There are numerous examples of naturalizations in everyday language. The statements "men are naturally this way" and "Germans are naturally this way" contain biological naturalizations. But terms that are common in politics and science, such as people and ethnicity, are based on naturalizing statements. Roland Barthes shows how extensive and subtle naturalizations exist in the press and art in contrast to these examples . The occasion for his investigations was “mostly a feeling of impatience in the face of the naturalness that the press or art have incessantly given to reality, a reality that, even if it is the one we live, is no less historical. So I suffered from seeing how nature and history are constantly being confused ”. According to Barthes, the power of naturalization shows itself in its catchiness, in what “goes without saying”. According to Barthes, this is “an ideological abuse”, which he investigated in his “Myths of Everyday Life”.

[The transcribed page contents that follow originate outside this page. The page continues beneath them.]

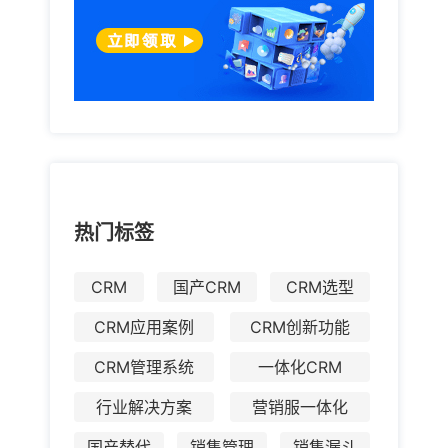
热门标签
CRM
国产CRM
CRM选型
CRM应用案例
CRM创新功能
CRM管理系统
一体化CRM
行业解决方案
营销服一体化
国产替代
销售管理
销售漏斗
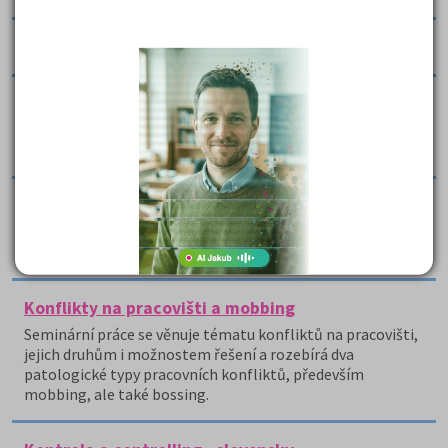
Konflikty a jejich řešení
Konflikty na pracovišti
Práce se velmi přehledně zabývá konflikty na pracovišti a
možnostmi, jak je řešit.
Konflikty na pracovišti
Práce definuje konflikt, zabývá se jeho úrovněmi a
složkami.
Konflikty na pracovišti a mobbing
Seminární práce se věnuje tématu konfliktů na pracovišti,
jejich druhům i možnostem řešení a rozebírá dva
patologické typy pracovních konfliktů, především
mobbing, ale také bossing.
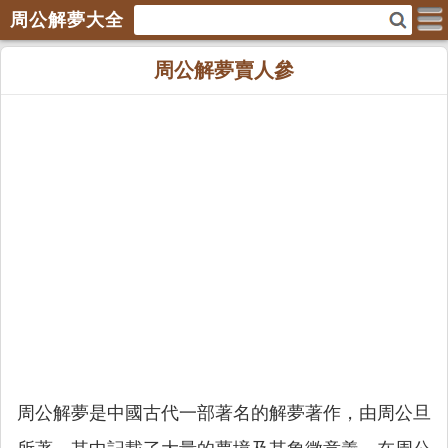
周公解夢大全
周公解夢賣人參
周公解夢是中國古代一部著名的解夢著作，由周公旦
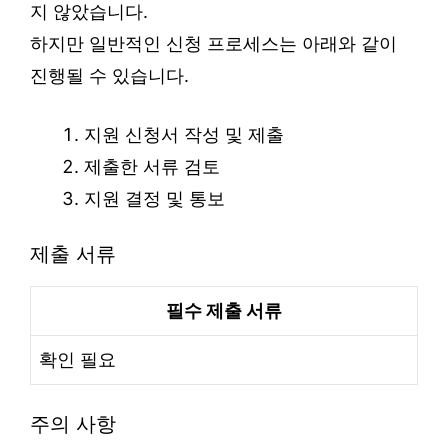
지 않았습니다.
하지만 일반적인 신청 프로세스는 아래와 같이
진행될 수 있습니다.
지원 신청서 작성 및 제출
제출한 서류 검토
지원 결정 및 통보
제출 서류
필수 제출 서류
확인 필요
주의 사항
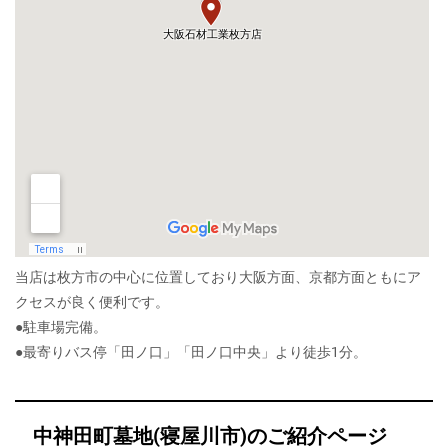
当店は枚方市の中心に位置しており大阪方面、京都方面ともにア
クセスが良く便利です。
●駐車場完備。
●最寄りバス停「田ノ口」「田ノ口中央」より徒歩1分。
中神田町墓地(寝屋川市)のご紹介ページ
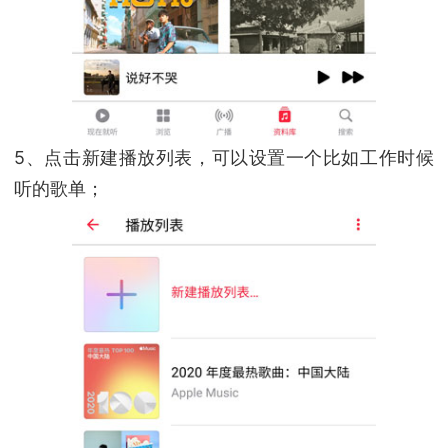
5、点击新建播放列表，可以设置一个比如工作时候
听的歌单；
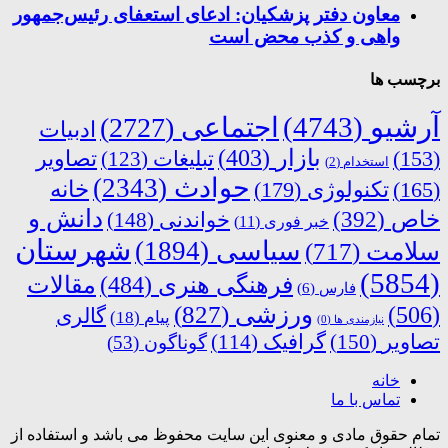
معاون دفتر پزشکیان: ادعای استعفای رئیس‌جمهور
واهی و کذب محض است
برچسب ها
آرشیو
(4743)
اجتماعی
(2727)
ادبیات
بازار
(403)
(153)
تبلیغات
(123)
تصاویر
استخدام
(2)
حوادث
(2343)
خانه
(165)
تکنولوژی
(179)
دانش و
خاص
(392)
خواندنی
(148)
خبر فوری
(11)
شهرستان
سیاسی
(1894)
سلامت
(717)
(5854)
فرهنگی هنری
(484)
مقالات
فارس
(6)
ورزشی
(827)
(506)
گالری
پیام
(18)
نیازمندی ها
(0)
تصاویر
(150)
گرافیک
(114)
گوناگون
(53)
خانه
تماس با ما
تمام حقوق مادی و معنوی این سایت محفوظ می باشد و استفاده از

Instead of history, myth posits nature

According to Roland Barthes, it is an essential function of myth - such as the human condition of classical humanism - to replace the history of things with an imagined “nature”: “The myth of the human condition is based on a very old one Mystification, which has always consisted of placing nature at the bottom of history. ”Through this naturalization, social injustice and inequality can be withdrawn from their history and criticism and are thus codified.

Through naturalization, the myth transforms “ reality ” into a “state of affirmation”. But the naturalizing statement already has its fundamental condition in its temporal and historical determinacy. Myths do not inevitably arise and they do not come from what society imagines as “nature”: “Are there necessarily suggestive objects ...? Certainly not: one can imagine very old myths, but there are no eternal ones; for only human history allows the real to pass into the state of the statement, and it alone determines the life and death of mythical language. Far back or not, mythology can only have a historical basis, for myth is a proposition chosen by history ; he cannot emerge from the 'nature' of things. "

literature

  • Roland Barthes: Myths of Everyday Life. Frankfurt / M. 1964

swell

  1. criticism DRV, works, A, Bd.IV, S. 125th
  2. Wulf D. Hund: The reality of the race. In: AG gegen Rassenkunde (ed.) (1996): Your bones - your reality. Texts against racist and sexist continuity in human biology. Unrast Verlag , pp. 20, 21
  3. In this context, see also Kant's argument with Foster. In addition: Kant: About the use of teleological principles in philosophy In: Kant: Works, Volume VIII, Darmstadt 1968, pp. 141 and 144 as well as Manfred Riedel: Historicism and Criticism. Kant's argument with Georg Forster and Johann Gottfried Herder. See literature
  4. Patrick Frierson: Anthropology in a Pragmatic View
  5. ^ Arnold Farr : How whiteness becomes visible. Enlightenment Racism and the Structure of a Racized Consciousness. In: Maureen Maisha Eggers, Grada Kilomba, Peggy Piesche, Susan Arndt (eds.) (2005): Myths, Masks and Subjects. Critical whiteness research in Germany, Münster.
  6. ^ Roland Barthes: Myths of everyday life. Frankfurt / M., Suhrkamp. 1964. page 7.
  7. ^ Roland Barthes: Myths of everyday life. Frankfurt / M., Suhrkamp. 1964. page 17.
  8. ^ Roland Barthes: Myths of everyday life. Frankfurt / M., Suhrkamp. 1964. page 19.
  9. ^ Roland Barthes: Myths of everyday life. Frankfurt / M., Suhrkamp. 1964. page 86.